Posted on Aug 17, 2017


Here’s something I wish I’d known in my early twenties: buying a home is one of the best ways to build wealth. In 2015, according to the Federal Reserve, the average homeowner’s net worth was $195,400, while the average renter’s net worth was $5,400.

Perhaps you know all of this already and are wondering if buying a home is still, in the current economy, even after the 2008 housing crisis, one the best wealth-building strategies. The answer to this question is yes, and here are a few reasons why.

1. Owning a Home Builds Equity and Forces You to Save
Home equity is an asset that comes from owning a home and represents one of the largest sources of net worth for most investors. In other words, equity is the portion of your home that you actually “own.” Of course, when you a buy a home you own all of it, but borrowing money to buy your property means that the seller still has an interest in it until you pay off the loan. Equity is essentially a form of wealth; you can eventually take out income or lump sum withdrawals from this asset, or you can pass it on to your children someday.

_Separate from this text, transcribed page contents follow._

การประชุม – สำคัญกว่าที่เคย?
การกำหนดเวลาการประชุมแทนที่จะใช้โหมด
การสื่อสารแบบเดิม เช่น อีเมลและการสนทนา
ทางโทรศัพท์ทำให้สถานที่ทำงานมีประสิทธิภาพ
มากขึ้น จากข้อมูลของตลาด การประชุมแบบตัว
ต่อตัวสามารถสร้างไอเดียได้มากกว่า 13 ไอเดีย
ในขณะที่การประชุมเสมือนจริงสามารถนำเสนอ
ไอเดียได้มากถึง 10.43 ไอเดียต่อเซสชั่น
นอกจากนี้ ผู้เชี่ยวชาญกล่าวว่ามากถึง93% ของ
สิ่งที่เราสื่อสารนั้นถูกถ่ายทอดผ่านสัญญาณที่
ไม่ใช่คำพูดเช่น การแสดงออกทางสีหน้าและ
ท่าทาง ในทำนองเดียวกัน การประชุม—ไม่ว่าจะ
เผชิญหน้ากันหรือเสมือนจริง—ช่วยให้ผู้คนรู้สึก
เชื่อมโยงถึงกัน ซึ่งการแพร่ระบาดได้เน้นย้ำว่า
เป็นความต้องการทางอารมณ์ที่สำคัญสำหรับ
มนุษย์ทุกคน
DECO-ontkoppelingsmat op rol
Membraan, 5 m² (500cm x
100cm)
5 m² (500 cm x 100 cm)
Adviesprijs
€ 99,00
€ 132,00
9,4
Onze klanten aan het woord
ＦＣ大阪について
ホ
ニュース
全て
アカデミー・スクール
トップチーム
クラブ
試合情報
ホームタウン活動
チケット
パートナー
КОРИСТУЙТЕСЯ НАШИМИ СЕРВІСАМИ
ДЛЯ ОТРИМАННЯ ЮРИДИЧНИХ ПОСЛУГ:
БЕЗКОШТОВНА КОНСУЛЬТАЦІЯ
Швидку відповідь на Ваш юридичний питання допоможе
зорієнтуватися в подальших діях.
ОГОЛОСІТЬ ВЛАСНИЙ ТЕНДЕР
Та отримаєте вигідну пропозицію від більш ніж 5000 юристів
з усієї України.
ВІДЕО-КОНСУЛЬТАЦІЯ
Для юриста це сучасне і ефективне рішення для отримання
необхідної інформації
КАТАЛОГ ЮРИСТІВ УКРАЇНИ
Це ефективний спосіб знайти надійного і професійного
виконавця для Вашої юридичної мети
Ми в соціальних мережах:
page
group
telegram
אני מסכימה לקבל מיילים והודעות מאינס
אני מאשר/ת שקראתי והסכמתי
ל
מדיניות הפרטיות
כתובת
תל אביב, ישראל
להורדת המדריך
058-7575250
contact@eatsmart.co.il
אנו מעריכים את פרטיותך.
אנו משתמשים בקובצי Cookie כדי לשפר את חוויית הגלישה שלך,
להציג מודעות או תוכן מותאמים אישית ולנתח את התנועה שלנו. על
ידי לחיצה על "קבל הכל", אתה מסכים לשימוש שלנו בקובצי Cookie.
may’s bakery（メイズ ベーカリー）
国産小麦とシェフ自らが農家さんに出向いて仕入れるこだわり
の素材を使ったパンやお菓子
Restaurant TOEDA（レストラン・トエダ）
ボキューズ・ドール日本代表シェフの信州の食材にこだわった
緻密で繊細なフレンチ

As you pay off your loan and as your home’s value increases over the years, your equity increases as well. Additionally, equity accumulates on both what you’re able to pay for your home, and on what you borrow. This means that, rather than earning appreciation on just your original down payment, you will build equity–and wealth–on the full value of the house, as though you had originally paid for it all upfront.

2. Market Prices and Your Home’s Value Increase Over Time
Speaking of appreciation, while fixed rate mortgage prices remain the same, market prices rise. Seattle area homes have some of the highest appreciation rates in the country; over the last ten years, Seattle real estate appreciated about 30 percent, which is an annual home appreciation rate of about 2.66 percent. You might eventually sell your home, and with Seattle’s appreciation rates and hot housing market, you will most likely make money when you sell.

3. Owning a Home Gives You Tax Benefits
Home ownership leads to several tax benefits, including mortgage interest deduction, which means that you can deduct the annual interest paid on a mortgage. As long as you own your home, you can also deduct property taxes. According to the Joint Committee on Taxation, property tax deductions saved millions of homeowners a total of $35 billion in income tax in 2016. Sounds pretty great, doesn’t it?

Last but not least, making energy efficient improvements to your home can also qualify you for energy tax credits.

Buying a home isn’t a “get rich quick,” scheme, because–like most real, stable wealth building–earning money through investing in real estate takes time. However, with some patience, home ownership can be extremely rewarding.